8. The AI task readiness and completion detection and feedback system based on stage-level granularity according to claim 1, characterized in that, The multimodal interaction response module renders and updates the state of the visual interactive interface based on the state baseline, including adaptive layout rendering of the interactive interface, construction of the task flow topology map carrier, configuration of three interactive indicator units corresponding to each task stage, and synchronous update of the hierarchical light indicator status; the triggering of multimodal feedback receives user operation instructions and calls the permission interaction linkage algorithm to respond to the instructions, including interface highlighting triggering, pop-up prompting triggering, voice broadcasting triggering, vibration feedback triggering, real-time reception of user operation instructions, instruction validity verification, synchronization of verified instructions to the corresponding module, and refresh of the interactive interface status.
9. The AI task readiness and completion detection and feedback system based on stage-level granularity according to claim 1, characterized in that, The process configuration closed-loop optimization module visualizes and defines the task process topology, step rules, arbitration rules, and interaction configurations.

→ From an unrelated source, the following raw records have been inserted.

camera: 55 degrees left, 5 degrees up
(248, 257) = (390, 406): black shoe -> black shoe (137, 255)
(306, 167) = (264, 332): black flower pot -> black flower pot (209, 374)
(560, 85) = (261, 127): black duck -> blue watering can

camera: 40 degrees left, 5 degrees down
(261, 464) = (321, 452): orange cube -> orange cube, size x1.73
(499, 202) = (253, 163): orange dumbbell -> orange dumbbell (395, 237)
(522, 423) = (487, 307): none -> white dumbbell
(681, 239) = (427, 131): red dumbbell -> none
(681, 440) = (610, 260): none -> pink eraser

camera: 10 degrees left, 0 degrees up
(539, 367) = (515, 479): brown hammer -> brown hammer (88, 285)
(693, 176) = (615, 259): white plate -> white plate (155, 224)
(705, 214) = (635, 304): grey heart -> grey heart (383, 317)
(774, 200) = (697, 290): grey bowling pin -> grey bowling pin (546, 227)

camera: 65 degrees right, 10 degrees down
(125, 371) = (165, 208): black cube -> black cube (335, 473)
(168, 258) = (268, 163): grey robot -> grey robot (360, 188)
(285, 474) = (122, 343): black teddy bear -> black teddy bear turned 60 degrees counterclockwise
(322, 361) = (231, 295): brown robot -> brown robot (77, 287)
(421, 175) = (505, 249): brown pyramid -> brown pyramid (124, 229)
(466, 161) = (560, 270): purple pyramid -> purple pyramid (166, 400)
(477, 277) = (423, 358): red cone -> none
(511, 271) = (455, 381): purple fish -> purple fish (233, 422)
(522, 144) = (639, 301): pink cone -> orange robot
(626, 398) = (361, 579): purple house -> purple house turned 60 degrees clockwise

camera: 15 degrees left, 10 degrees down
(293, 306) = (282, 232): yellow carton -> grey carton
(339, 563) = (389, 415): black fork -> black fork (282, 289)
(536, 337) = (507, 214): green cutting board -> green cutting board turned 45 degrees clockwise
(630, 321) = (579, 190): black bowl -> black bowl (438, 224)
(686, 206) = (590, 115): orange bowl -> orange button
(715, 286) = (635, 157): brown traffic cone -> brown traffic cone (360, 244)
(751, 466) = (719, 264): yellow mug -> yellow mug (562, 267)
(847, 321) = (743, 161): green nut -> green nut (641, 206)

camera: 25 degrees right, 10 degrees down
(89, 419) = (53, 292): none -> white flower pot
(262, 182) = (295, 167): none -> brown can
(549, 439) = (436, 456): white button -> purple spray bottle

It synchronizes the configuration parameters of the time-readiness quantification algorithm, topology convergence arbitration algorithm, and permission interaction linkage algorithm to the corresponding modules. It includes a drag-and-drop visual configuration interface, support for adding, removing, and adjusting task steps, support for building topology structures, support for defining step dependencies, support for setting arbitration rules, support for configuring interactive feedback methods, support for visual configuration of all parameters of the three types of algorithms, saving standardized process templates, generating task execution rule files, and synchronizing task execution rule files to the corresponding modules.
10. The AI task readiness and completion detection and feedback system based on stage-level granularity according to claim 1, characterized in that, The process configuration closed-loop optimization module archives and indexes the entire process operation data, including receiving all operation data throughout the entire lifecycle, assigning a unique identifier ID to each task link, binding the operation data of the corresponding link throughout its entire lifecycle with the unique identifier ID, establishing a multi-dimensional structured index system, supporting full-link data retrieval, and supporting traceability report generation. The full operational data includes the full-cycle operational data output by the status acquisition standardization module, the topology readiness arbitration module, the process permission control module, and the multimodal interaction response module.